Конечно, будь он более опытным, и менее честным, он легко бы сумел сорвать цветок невинности, сделав одной несчастной девушкой в мире больше, и конец. Свобода осталась бы за ним.

Но она ему нравилась своей непосредственностью. Притом он даже в чине подпоручика трезво смотрел на жизнь и считал семью для себя обязательной. Он любил детей, так как рос рядом с младшим братом и сестрой, и сам мечтал однажды стать отцом. Молодому влюбленному сердцу всё казались очень поэтичным. В его голове постоянно мелькали фильдеперсовые чулки и скромная блузка с вырезом, сквозь которую была видна, спускающаяся с шеи на грудь, золотая цепочка с крестиком. Все это трепетало молодое сердце. Он едва дождался 23 лет, сделал предложение и женился.

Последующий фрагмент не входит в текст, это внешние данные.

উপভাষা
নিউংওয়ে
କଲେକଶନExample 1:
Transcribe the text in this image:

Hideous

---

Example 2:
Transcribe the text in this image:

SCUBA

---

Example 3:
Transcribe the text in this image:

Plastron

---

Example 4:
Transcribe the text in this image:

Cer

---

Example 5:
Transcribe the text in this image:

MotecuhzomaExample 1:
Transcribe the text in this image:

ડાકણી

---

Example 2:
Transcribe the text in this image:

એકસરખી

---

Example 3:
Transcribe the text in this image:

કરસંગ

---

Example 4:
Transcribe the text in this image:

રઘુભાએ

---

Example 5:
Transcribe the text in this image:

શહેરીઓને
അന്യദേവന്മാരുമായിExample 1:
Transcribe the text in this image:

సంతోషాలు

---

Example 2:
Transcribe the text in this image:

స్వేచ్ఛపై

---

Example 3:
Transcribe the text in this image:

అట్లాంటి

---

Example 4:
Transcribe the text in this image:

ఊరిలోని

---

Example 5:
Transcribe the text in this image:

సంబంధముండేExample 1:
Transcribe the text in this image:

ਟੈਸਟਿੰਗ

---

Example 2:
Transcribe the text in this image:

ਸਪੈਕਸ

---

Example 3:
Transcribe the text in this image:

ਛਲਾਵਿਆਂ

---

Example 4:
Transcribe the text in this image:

Проза жизни наступила на следующее же утро после свадьбы. Его Рита лежала в постели и курила папиросу. До этого момента он и не знал, что она курит. За занавеской тявкала её собачка, которая довольно скоро начала раздражать, ибо тявкала она большую часть дня. А всю готовку и уборку, Маргарита Олеговна взвалила на плечи его денщика.

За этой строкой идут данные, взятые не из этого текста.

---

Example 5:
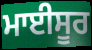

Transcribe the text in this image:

ਮਾਈਸੂਰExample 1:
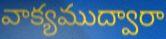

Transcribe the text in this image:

వాక్యముద్వారా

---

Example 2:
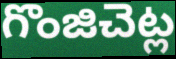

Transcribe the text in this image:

గొంజిచెట్ల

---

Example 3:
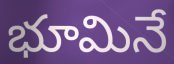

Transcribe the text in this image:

భూమినే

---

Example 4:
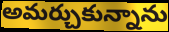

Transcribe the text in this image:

అమర్చుకున్నాను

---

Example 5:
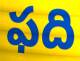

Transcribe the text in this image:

ఫది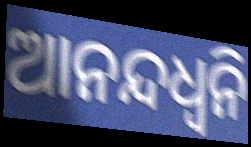
ଆନନ୍ଦଧ୍ଵନି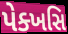
પેક્ખસિ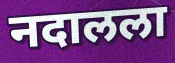
नदालला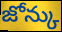
జోన్కు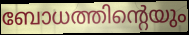
ബോധത്തിന്റെയുംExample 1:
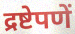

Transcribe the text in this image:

द्रष्टेपणें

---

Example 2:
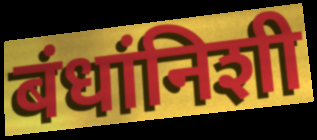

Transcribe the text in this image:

बंधांनिशी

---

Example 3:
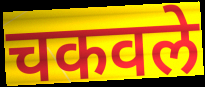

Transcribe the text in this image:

चकवले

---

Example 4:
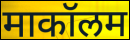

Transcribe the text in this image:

माकॉलम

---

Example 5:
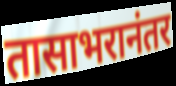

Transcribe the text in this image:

तासाभरानंतर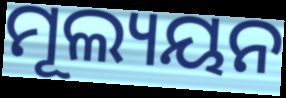
ମୂଲ୍ୟୟନ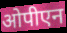
ओपीएन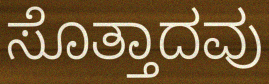
ಸೊತ್ತಾದವುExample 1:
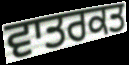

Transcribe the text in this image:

ਵਾਤਰਕਤ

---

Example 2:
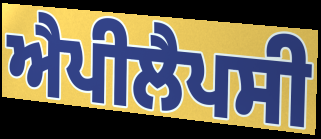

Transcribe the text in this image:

ਐਪੀਲੈਪਸੀ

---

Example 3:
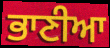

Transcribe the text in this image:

ਭਾਣੀਆ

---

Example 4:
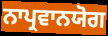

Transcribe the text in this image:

ਨਾਪ੍ਰਵਾਨਯੋਗ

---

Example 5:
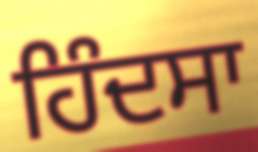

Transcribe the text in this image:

ਹਿੰਦਸਾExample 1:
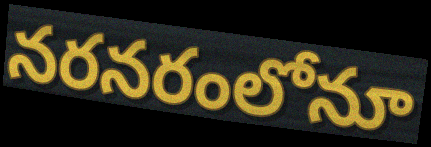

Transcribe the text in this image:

నరనరంలోనూ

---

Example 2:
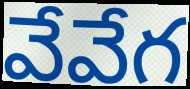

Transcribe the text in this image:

వేవేగ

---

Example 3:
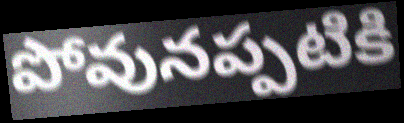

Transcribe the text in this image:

పోవునప్పటికి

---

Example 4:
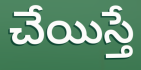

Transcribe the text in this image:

చేయిస్తే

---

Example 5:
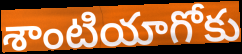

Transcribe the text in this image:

శాంటియాగోకుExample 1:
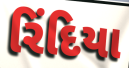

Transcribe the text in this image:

રિંદિયા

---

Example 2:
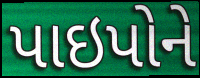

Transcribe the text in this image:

પાઇપોને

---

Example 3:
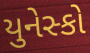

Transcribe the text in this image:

યુનેસ્કો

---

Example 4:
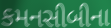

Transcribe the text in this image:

કમનસીબીના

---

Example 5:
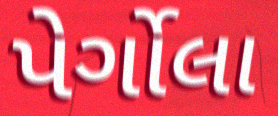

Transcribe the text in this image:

પેર્ગોલા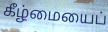
கீழ்மையைப்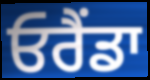
ਓਰੈਂਡਾ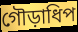
গৌড়াধিপ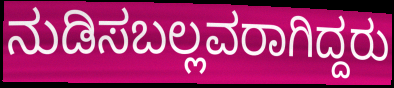
ನುಡಿಸಬಲ್ಲವರಾಗಿದ್ದರು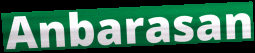
Anbarasan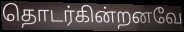
தொடர்கின்றனவேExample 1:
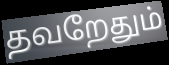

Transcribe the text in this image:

தவறேதும்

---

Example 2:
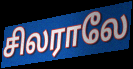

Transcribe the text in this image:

சிலராலே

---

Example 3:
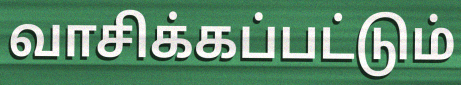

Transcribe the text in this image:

வாசிக்கப்பட்டும்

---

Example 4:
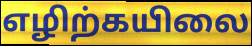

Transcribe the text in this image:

எழிற்கயிலை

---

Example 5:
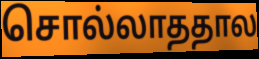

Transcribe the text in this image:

சொல்லாததாலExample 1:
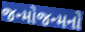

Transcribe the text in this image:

જન્મોજન્મનો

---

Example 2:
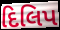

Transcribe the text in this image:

દિલિપ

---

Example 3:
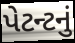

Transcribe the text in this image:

પેટન્ટનું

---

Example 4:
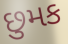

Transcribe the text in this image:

છુમક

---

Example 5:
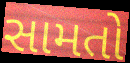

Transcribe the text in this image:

સામતો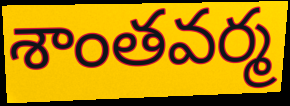
శాంతవర్మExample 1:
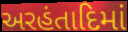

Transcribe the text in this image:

અરહંતાદિમાં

Вместе с семейным счастьем в жизнь Сулицкого ворвалась и вся тяжесть бедной казарменной жизни. Рита показала себя во всей красе очень скоро. Она стала по пальцам высчитывать, когда он будет получать повышения, а значит и большее жалование. Она лежала целыми днями на кушетке и кушала шоколадные конфеты. Это, по её мнению, было идеальной жизнью офицерской жены. Ещё чаще она курила тонкие папиросы и лениво читала приключения Шерлока Холмса. Иной литературы она не признавала.

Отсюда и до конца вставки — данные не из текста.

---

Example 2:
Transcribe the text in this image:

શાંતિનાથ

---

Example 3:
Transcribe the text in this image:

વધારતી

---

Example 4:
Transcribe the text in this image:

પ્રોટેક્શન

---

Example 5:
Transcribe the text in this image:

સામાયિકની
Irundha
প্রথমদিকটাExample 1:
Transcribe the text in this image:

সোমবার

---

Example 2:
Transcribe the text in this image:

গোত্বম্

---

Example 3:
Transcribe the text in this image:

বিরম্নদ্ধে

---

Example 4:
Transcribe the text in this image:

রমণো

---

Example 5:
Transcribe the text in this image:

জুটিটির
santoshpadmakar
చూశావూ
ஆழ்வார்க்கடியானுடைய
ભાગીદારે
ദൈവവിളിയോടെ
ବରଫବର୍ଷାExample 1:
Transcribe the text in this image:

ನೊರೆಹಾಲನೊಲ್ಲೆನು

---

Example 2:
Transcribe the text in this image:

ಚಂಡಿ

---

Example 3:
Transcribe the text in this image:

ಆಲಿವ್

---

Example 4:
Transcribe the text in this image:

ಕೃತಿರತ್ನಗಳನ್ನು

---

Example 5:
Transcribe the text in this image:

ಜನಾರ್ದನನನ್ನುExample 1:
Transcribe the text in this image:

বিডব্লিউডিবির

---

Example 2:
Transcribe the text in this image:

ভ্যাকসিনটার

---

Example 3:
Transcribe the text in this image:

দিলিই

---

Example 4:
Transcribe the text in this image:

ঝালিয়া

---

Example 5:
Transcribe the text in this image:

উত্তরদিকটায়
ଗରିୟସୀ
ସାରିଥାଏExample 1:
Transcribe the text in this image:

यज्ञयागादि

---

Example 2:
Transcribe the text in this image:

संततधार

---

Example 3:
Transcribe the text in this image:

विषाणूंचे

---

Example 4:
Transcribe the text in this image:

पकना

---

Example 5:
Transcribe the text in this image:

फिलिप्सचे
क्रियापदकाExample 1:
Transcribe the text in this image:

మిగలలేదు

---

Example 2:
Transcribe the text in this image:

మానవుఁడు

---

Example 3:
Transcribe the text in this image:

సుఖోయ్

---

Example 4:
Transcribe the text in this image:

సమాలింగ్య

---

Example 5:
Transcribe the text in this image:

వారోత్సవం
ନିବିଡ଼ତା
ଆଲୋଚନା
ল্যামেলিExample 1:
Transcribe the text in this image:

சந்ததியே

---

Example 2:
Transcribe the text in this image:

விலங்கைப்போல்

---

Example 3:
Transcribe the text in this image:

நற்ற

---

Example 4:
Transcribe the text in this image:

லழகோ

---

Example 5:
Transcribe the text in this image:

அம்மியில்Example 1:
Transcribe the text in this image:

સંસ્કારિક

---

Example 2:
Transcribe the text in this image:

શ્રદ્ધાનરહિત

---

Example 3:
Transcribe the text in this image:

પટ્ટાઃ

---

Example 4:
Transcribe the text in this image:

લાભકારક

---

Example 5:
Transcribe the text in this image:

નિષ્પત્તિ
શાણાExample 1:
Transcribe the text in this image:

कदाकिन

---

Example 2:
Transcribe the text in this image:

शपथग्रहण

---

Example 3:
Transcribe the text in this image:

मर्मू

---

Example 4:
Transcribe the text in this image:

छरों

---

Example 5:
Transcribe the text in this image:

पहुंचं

Вечером, нарядившись во всё нарядное, она шла в кинотеатр или, смотря по погоде, кокетничала с офицерами в городском саду.

Это она называла «флиртовать». Она стала обожать пить пиво и игру в лото. И способна была переставлять бочонки и выкрикивать номера от сумерек до утренней зари.

К счастью, через год, у них родилась дочь. Маленькая Яна поглотила её всю, и мать из неё вышла хорошая. Заботы о маленькой, её кормление отвлекли Риту от флирта с молодежью гарнизона и спасли семейное счастье поручика.

Еще через год она попала в Петроград с мужем, поехавшим туда в гимнастическую школу, и оттуда вернулась с особым тоном и шиком. С тех пор она говорила не иначе, как: «у нас в Петрограде», «когда мы были в Петрограде», «это у меня из Петрограда».

Дома тявкала собака, шипело и пригорало подогреваемое на плите молоко для Яны, пахло стиркой, утюгами, а пополневшая Маргарита Олеговна, в расстегнутом японском кимоно, лежала на кушетке и командовала денщиком. Или, выпив с утра пиво, фальшивым голосом, начинала петь.

Немудрено, что поручика Сулицкого все больше и больше тянуло в роту, а потом в учебную команду, и что за ним так прочно устанавливалась репутация образцового служаки.

Война вспыхнула на шестом году Яны. Рита сразу же после мобилизации умчалась к дяде в Нижний-Новгород. Большого патриотизма на проводах полка и своего мужа, она не проявила.

Это огорчило Якова Александровича. Огорчило его еще и то, что она не сказала ему слов спартанской матери – «или со щитом, или на щите», ну или по-русски – «или с крестом, или под крестом». Но куда ей было, когда от всего курса истории у ней осталось одно воспоминание, что учитель её – душка, а про Пипина Короткого она думала, что это или костюм, или просто неприличное слово.

Но больше огорчало его, что у него не было сына. Маргарита Олеговна, родив и нежно полюбив дочь, тем не менее категорически заявила, что довольно, и что больше рожать она не будет.

Такова была семья Сулицкого, таков был сам Яков Александрович, командир лихой третьей роты, в которую в звании рядового волею судьбы попал Йовичич Моран Николаевич.